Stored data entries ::
Start of Block
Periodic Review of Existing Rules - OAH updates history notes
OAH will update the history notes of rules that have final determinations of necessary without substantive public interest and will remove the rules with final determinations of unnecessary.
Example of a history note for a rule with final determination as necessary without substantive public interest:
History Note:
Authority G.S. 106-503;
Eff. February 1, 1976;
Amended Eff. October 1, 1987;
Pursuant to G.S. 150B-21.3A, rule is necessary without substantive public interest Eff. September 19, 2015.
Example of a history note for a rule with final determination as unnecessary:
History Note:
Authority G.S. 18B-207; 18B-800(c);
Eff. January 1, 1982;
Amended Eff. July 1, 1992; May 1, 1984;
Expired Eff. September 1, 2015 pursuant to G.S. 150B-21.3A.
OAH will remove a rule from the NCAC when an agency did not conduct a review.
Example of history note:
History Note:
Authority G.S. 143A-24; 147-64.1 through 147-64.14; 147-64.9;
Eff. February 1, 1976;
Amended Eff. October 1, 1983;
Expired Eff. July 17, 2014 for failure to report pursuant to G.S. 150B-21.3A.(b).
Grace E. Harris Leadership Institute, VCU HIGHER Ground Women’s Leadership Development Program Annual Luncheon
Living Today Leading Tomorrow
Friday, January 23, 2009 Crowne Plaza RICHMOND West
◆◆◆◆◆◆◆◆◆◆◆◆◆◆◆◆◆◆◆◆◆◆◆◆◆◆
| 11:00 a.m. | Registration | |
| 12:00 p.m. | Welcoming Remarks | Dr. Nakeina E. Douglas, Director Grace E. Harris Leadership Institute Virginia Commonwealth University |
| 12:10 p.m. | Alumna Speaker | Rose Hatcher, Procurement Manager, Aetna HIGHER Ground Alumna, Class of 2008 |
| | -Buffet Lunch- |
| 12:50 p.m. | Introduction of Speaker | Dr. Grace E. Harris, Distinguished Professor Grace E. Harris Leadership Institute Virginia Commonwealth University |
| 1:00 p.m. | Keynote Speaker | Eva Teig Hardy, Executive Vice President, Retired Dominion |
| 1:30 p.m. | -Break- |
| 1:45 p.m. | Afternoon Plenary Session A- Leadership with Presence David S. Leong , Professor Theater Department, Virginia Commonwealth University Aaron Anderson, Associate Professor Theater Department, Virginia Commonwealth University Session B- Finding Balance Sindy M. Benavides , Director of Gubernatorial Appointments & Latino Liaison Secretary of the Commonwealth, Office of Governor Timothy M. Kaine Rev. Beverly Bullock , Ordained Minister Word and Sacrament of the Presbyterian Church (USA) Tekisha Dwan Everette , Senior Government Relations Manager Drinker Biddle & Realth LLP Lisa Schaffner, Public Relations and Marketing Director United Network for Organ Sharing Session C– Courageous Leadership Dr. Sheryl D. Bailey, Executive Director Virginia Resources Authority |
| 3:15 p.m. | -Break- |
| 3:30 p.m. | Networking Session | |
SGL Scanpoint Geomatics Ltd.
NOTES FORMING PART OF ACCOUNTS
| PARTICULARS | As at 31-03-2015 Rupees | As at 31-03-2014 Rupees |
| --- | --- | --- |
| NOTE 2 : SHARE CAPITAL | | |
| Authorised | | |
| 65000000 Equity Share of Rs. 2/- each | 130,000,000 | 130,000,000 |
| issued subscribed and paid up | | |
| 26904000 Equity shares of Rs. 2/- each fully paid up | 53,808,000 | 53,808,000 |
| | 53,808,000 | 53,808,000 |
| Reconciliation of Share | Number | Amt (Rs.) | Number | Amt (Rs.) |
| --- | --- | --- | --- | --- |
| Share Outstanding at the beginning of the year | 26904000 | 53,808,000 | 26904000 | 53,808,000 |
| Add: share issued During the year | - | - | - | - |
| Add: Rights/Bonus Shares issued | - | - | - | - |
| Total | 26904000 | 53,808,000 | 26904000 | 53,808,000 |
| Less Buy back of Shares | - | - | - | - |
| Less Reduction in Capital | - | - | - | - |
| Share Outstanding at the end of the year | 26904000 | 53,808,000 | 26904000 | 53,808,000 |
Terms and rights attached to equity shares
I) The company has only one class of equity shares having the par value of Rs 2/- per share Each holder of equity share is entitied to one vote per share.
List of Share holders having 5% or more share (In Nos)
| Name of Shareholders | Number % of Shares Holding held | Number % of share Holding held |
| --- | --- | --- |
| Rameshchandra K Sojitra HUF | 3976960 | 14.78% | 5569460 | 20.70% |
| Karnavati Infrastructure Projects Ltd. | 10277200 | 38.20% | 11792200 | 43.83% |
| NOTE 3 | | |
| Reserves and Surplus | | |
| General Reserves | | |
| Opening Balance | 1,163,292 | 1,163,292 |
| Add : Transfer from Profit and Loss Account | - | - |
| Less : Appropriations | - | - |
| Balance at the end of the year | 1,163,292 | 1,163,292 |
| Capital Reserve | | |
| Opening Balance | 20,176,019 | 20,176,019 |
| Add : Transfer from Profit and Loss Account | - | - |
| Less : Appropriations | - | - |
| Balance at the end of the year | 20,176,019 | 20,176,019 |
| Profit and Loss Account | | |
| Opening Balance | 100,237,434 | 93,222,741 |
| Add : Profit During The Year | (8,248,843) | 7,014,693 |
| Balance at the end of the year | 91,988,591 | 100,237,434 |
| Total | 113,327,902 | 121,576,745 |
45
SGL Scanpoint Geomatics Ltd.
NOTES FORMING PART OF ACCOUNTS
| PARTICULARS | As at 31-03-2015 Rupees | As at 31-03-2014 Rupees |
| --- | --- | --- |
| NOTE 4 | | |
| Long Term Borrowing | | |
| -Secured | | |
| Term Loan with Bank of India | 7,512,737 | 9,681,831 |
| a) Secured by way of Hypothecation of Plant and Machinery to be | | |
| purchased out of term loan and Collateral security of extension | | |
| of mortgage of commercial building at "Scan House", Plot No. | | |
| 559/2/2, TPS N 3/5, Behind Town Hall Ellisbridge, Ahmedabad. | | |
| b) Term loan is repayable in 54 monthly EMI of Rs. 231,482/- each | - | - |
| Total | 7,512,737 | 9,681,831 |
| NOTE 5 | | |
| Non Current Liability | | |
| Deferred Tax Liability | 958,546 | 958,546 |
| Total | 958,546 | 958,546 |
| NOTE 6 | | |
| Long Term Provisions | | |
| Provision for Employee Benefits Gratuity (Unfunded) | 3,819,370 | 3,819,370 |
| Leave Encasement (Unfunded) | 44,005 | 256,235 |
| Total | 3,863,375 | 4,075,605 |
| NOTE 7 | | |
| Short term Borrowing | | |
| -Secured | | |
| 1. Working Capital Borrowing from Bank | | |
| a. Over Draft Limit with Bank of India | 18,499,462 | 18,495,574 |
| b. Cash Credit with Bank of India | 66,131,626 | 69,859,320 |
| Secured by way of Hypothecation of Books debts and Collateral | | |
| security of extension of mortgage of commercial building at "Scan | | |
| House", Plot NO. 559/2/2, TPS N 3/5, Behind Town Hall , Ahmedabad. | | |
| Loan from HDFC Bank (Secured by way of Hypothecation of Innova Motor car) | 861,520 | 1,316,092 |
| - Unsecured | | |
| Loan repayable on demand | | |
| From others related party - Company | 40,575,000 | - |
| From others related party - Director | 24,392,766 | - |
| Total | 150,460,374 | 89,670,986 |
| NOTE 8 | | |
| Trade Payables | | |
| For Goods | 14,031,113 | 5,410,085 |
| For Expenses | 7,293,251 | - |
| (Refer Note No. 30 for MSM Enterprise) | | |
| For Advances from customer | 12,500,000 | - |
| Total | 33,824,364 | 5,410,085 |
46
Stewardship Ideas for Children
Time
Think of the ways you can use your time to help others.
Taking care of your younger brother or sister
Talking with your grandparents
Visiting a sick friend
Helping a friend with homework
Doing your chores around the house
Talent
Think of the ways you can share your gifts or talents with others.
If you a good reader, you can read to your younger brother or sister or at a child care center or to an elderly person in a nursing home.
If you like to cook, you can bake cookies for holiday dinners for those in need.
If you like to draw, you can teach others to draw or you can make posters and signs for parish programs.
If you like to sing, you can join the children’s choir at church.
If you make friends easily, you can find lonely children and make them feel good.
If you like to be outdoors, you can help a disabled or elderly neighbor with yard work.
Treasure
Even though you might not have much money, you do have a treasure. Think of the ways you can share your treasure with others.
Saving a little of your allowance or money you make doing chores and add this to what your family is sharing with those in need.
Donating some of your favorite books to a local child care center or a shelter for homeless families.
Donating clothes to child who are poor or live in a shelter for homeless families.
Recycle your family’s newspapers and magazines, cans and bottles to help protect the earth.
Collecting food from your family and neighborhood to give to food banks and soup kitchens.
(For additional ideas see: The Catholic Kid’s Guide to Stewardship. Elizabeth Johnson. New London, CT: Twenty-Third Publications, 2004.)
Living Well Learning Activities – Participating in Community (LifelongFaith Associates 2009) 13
End of Block
Your instructions ::
Scan the data above for the word "Ground" and report every line where it is found.

Written answer ::
Grace E. Harris Leadership Institute, VCU HIGHER Ground Women’s Leadership Development Program Annual Luncheon
| 12:10 p.m. | Alumna Speaker | Rose Hatcher, Procurement Manager, Aetna HIGHER Ground Alumna, Class of 2008 |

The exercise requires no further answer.